Speaking in Las Vegas, Biden recalled how shortly after being elected president he went to southern England to meet the heads of governments of six other prominent Western economies, whom he inaccurately called “all the NATO leaders.”
“I sat down and I said, ‘America is back.’ And Mitterrand, from Germany – I mean, from France – looked at me and said – said, ‘You know, what – why – how long you back for?’” Biden said.
Mitterrand served as president of France from 1981 to 1995 and died a year after leaving office, aged 79. The official White House transcript of Biden’s speech identifies the person he spoke with at the G7 event, which took place in Cornwall in June 2021, as Emmanuel Macron.
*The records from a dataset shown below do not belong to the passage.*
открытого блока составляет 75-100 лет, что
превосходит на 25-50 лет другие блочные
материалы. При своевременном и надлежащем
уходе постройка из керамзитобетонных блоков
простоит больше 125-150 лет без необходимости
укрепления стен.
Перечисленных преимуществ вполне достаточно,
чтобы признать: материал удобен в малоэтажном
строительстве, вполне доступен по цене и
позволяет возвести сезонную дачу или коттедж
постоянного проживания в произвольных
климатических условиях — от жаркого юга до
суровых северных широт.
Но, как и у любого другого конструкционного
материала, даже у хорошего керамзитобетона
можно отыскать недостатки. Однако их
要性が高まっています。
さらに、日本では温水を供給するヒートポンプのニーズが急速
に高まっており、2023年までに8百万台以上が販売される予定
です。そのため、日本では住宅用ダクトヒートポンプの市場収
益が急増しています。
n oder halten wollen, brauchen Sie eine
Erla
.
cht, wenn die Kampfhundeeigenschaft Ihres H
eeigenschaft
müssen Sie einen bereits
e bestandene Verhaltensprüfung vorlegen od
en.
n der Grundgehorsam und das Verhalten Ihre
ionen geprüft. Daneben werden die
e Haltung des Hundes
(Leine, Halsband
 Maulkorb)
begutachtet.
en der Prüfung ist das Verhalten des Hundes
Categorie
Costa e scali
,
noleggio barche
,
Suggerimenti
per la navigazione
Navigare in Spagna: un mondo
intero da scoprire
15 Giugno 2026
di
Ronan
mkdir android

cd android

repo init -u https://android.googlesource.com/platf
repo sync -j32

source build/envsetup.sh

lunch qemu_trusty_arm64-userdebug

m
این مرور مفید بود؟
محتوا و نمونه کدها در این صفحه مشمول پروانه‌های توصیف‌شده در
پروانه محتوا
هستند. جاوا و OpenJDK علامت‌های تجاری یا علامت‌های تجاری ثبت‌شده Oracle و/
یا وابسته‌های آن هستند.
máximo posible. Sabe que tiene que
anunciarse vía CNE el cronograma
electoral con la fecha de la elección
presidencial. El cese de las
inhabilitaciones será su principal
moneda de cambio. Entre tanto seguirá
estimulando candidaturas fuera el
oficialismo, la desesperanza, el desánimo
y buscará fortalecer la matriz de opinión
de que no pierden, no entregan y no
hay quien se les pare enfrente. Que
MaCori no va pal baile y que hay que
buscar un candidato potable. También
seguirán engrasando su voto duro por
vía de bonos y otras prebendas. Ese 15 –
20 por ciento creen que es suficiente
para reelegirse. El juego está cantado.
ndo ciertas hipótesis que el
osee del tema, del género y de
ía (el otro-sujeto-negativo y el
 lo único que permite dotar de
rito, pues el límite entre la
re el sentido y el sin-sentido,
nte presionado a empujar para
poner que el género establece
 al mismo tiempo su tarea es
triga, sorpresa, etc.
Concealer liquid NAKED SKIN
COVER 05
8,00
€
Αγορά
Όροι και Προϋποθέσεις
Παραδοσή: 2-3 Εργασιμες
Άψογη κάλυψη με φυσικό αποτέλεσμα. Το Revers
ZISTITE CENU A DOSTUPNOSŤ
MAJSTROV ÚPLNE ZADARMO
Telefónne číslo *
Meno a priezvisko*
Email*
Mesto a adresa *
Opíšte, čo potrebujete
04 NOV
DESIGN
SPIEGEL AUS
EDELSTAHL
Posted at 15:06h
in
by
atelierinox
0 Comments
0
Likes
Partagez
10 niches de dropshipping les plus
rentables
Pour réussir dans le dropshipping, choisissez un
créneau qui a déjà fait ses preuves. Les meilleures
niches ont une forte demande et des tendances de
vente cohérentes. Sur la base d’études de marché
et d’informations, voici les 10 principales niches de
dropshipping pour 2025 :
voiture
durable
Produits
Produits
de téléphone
WATCH: Joe Biden says he recently met with “Mitterand from Germany.”Mitterand was the FRENCH President between 1981 and 1995.He also died in 1996. pic.twitter.com/W0YPBDp69n— Raheem. (@RaheemKassam) February 5, 2024
The incumbent US leader is notoriously gaffe-prone, with critics claiming such incidents are becoming more frequent, and citing them as evidence of the 81-year-old politician’s mental decline. During the same address on Sunday, he hailed a $3 billion project for a high-speed railway, set to link Las Vegas to Los Angeles. Biden said people would be able to travel “from here to Las Vegas” in two hours, before correcting himself.
BIDEN in LAS VEGAS: High-speed rail can take you 'From here to Las Vegas!!!’🤔 pic.twitter.com/AQ6QDJb6jF— The First (@TheFirstonTV) February 5, 2024
Biden’s supporters have largely downplayed the concerns, while highlighting similar issues affecting ex-President Donald Trump, his presumed Republican challenger in the presidential race. There have been several instances where the 77-year-old appeared to slur his words during his campaign rallies, and he recently appeared to confuse his Republican rival Nikki Haley for former House Speaker Nancy Pelosi.
Trump slurs his words while ranting: In Mexico until [unintelligible] pic.twitter.com/IlGqfQdqMO— Biden-Harris HQ (@BidenHQ) January 22, 2024
Though a Biden-Trump rematch in November is seen as almost inevitable, most American voters consider it a bad outcome. In a national UMass-Amherst poll earlier this month, more than half of respondents said they would rather not have to choose between the two at the ballot box. Among Democrats, 37% said it would be better if Biden did not seek a second term, while 29% of Republicans said the same about Trump.